Among gold miners, Newcrest Mining is gaining almost 1 percent, while Northern Star Resources and Evolution Mining are adding more than 1 percent each. Resolute Mining and Gold Road Resources are flat.
In other news, shares in PointsBet Holdings are surging almost 5 percent after the company confirmed it was considering selling its Australian business to News-Corp-backed wagering startup Betr.
In the currency market, the Aussie dollar is trading at $0.674 on Wednesday.
The Japanese stock market is significantly lower on Wednesday, giving up some of the gains in the previous two sessions, with the Nikkei 225 falling below the 26,300 level, following the mostly negative cues from Wall Street overnight, dragged by technology stocks, which mirrored their peers on the tech-heavy Nasdaq.
The benchmark Nikkei 225 Index closed the morning session at 26,290.96, down 156.91 points or 0.59 percent, after hitting a low of 26,199.67 earlier. Japanese stocks closed modestly higher on Tuesday.
Market heavyweight SoftBank Group is losing almost 2 percent and Uniqlo operator Fast Retailing is down more than 1 percent. Among automakers, Honda and Toyota are edging down 0.4 to 0.5 percent.
In the tech space, Tokyo Electron is losing almost 2 percent, Screen Holdings is declining more than 1 percent and Advantest is down 1.5 percent.
In the banking sector, Sumitomo Mitsui Financial, Mitsubishi UFJ Financial and Mizuho Financial are edging up 0.1 to 0.5 percent each.
Among the major exporters, Sony and Canon are edging down 0.3 to 0.4 percent each, while Panasonic and Mitsubishi Electric are down almost 1 percent each.
Among the other major losers, J. Front Retailing is losing almost 3 percent.
Conversely, there are no major gainers.
In economic news, Industrial production in Japan was down a seasonally adjusted 1.0 percent on month in November, the Ministry of Economy, Trade and Industry said on Wednesday. That beat expectations for a decline of 0.3 percent following the 3.2 percent drop in October.
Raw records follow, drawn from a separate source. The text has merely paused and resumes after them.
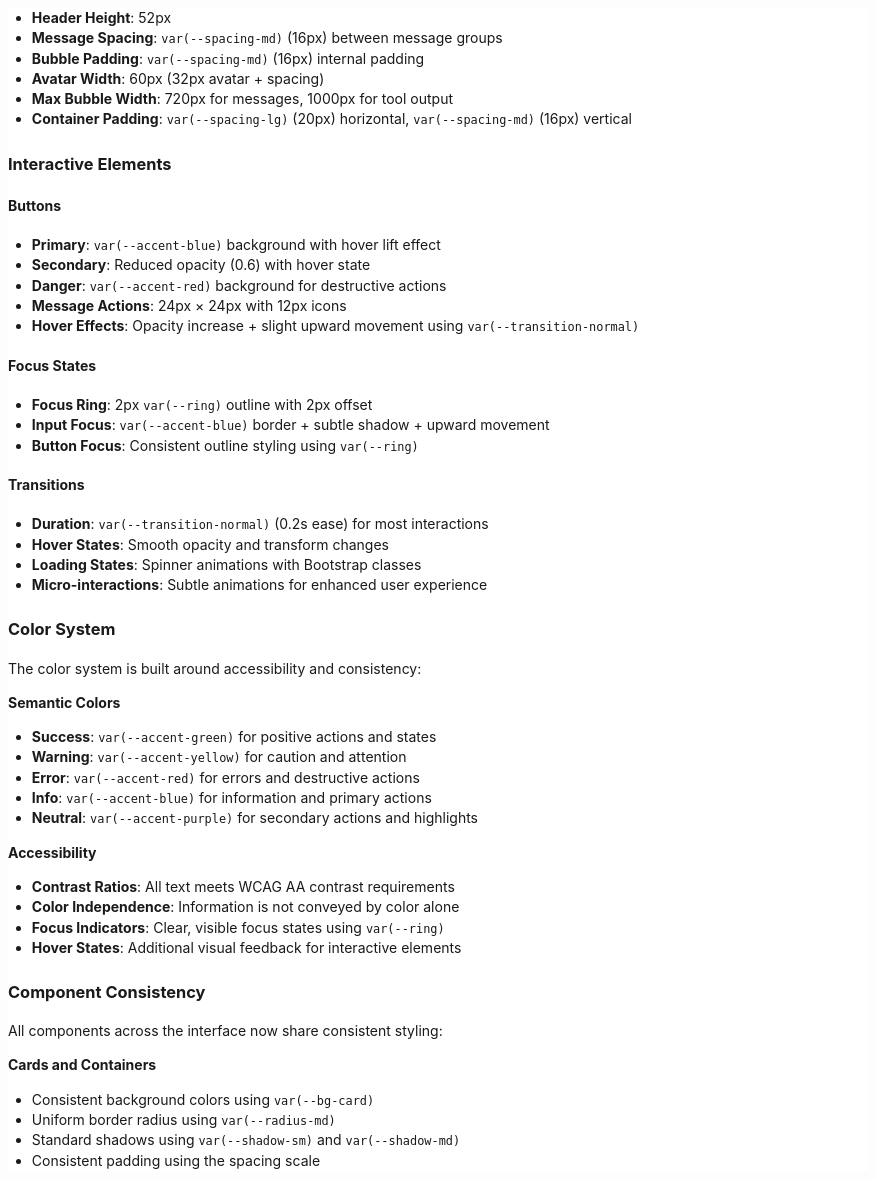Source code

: - **Header Height**: 52px
- **Message Spacing**: `var(--spacing-md)` (16px) between message groups
- **Bubble Padding**: `var(--spacing-md)` (16px) internal padding
- **Avatar Width**: 60px (32px avatar + spacing)
- **Max Bubble Width**: 720px for messages, 1000px for tool output
- **Container Padding**: `var(--spacing-lg)` (20px) horizontal, `var(--spacing-md)` (16px) vertical

### Interactive Elements

#### Buttons
- **Primary**: `var(--accent-blue)` background with hover lift effect
- **Secondary**: Reduced opacity (0.6) with hover state
- **Danger**: `var(--accent-red)` background for destructive actions
- **Message Actions**: 24px × 24px with 12px icons
- **Hover Effects**: Opacity increase + slight upward movement using `var(--transition-normal)`

#### Focus States
- **Focus Ring**: 2px `var(--ring)` outline with 2px offset
- **Input Focus**: `var(--accent-blue)` border + subtle shadow + upward movement
- **Button Focus**: Consistent outline styling using `var(--ring)`

#### Transitions
- **Duration**: `var(--transition-normal)` (0.2s ease) for most interactions
- **Hover States**: Smooth opacity and transform changes
- **Loading States**: Spinner animations with Bootstrap classes
- **Micro-interactions**: Subtle animations for enhanced user experience

### Color System

The color system is built around accessibility and consistency:

**Semantic Colors**
- **Success**: `var(--accent-green)` for positive actions and states
- **Warning**: `var(--accent-yellow)` for caution and attention
- **Error**: `var(--accent-red)` for errors and destructive actions
- **Info**: `var(--accent-blue)` for information and primary actions
- **Neutral**: `var(--accent-purple)` for secondary actions and highlights

**Accessibility**
- **Contrast Ratios**: All text meets WCAG AA contrast requirements
- **Color Independence**: Information is not conveyed by color alone
- **Focus Indicators**: Clear, visible focus states using `var(--ring)`
- **Hover States**: Additional visual feedback for interactive elements

### Component Consistency

All components across the interface now share consistent styling:

**Cards and Containers**
- Consistent background colors using `var(--bg-card)`
- Uniform border radius using `var(--radius-md)`
- Standard shadows using `var(--shadow-sm)` and `var(--shadow-md)`
- Consistent padding using the spacing scale
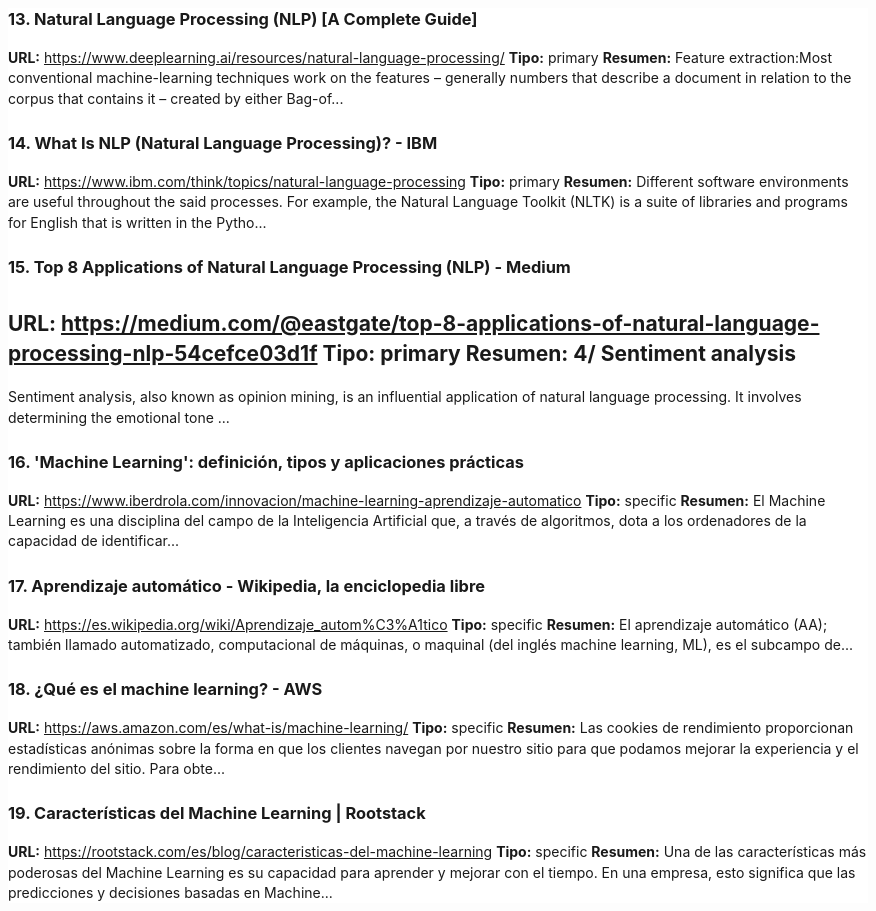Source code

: ### 13. Natural Language Processing (NLP) [A Complete Guide]
**URL:** https://www.deeplearning.ai/resources/natural-language-processing/
**Tipo:** primary
**Resumen:** Feature extraction:Most conventional machine-learning techniques work on the features – generally numbers that describe a document in relation to the corpus that contains it – created by either Bag-of...

### 14. What Is NLP (Natural Language Processing)? - IBM
**URL:** https://www.ibm.com/think/topics/natural-language-processing
**Tipo:** primary
**Resumen:** Different software environments are useful throughout the said processes. For example, the Natural Language Toolkit (NLTK) is a suite of libraries and programs for English that is written in the Pytho...

### 15. Top 8 Applications of Natural Language Processing (NLP) - Medium
**URL:** https://medium.com/@eastgate/top-8-applications-of-natural-language-processing-nlp-54cefce03d1f
**Tipo:** primary
**Resumen:** 4/ Sentiment analysis
---------------------

Sentiment analysis, also known as opinion mining, is an influential application of natural language processing. It involves determining the emotional tone ...

### 16. 'Machine Learning': definición, tipos y aplicaciones prácticas
**URL:** https://www.iberdrola.com/innovacion/machine-learning-aprendizaje-automatico
**Tipo:** specific
**Resumen:** El Machine Learning es una disciplina del campo de la Inteligencia Artificial que, a través de algoritmos, dota a los ordenadores de la capacidad de identificar...

### 17. Aprendizaje automático - Wikipedia, la enciclopedia libre
**URL:** https://es.wikipedia.org/wiki/Aprendizaje_autom%C3%A1tico
**Tipo:** specific
**Resumen:** El aprendizaje automático (AA); también llamado automatizado, computacional de máquinas, o maquinal​ (del inglés machine learning, ML), es el subcampo de...

### 18. ¿Qué es el machine learning? - AWS
**URL:** https://aws.amazon.com/es/what-is/machine-learning/
**Tipo:** specific
**Resumen:** Las cookies de rendimiento proporcionan estadísticas anónimas sobre la forma en que los clientes navegan por nuestro sitio para que podamos mejorar la experiencia y el rendimiento del sitio. Para obte...

### 19. Características del Machine Learning | Rootstack
**URL:** https://rootstack.com/es/blog/caracteristicas-del-machine-learning
**Tipo:** specific
**Resumen:** Una de las características más poderosas del Machine Learning es su capacidad para aprender y mejorar con el tiempo. En una empresa, esto significa que las predicciones y decisiones basadas en Machine...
On a yearly basis, industrial production sank 1.3 percent – missing expectations for a gain of 1.0 percent following the 3.0 percent increase in the previous month. Upon the release of the data, the METI downgraded its assessment of industrial production, saying that it has weakened.
In the currency market, the U.S. dollar is trading in the higher 133 yen-range on Wednesday.
Elsewhere in Asia, South Korea is slipping 2.1 percent and Taiwan is down 1.1 percent, while China, Indonesia and Malaysia are higher by between 0.1 and 0.4 percent each. Hong Kong is surging 2.3 percent, while New Zealand and Singapore are up 0.2 and 0.1 percent, respectively.
On Wall Street, stocks moved mostly lower during trading on Tuesday with trading resuming following the long Christmas weekend. The tech-heavy Nasdaq showed a particularly steep drop, tumbling to its lowest closing level in well over a month.
The Nasdaq plunged 144.64 points or 1.4 percent to 10,353.23 and the S&P 500 fell 15.57 points or 0.4 percent to 3,829.25. Meanwhile, the narrower Dow inched up 37.63 points or 0.1 percent to 33,241.56.
Meanwhile, the major European markets moved to the upside on the day. While the U.K. markets remained closed, the German DAX Index rose 0.4 percent and the French CAC 40 Index climbed 0.7 percent.
Crude oil prices pared gains and settled roughly flat on Tuesday after refineries in the Gulf Coast restarted after a temporary closure. West Texas Intermediate Crude oil futures for February settled flat at $79.53 a barrel.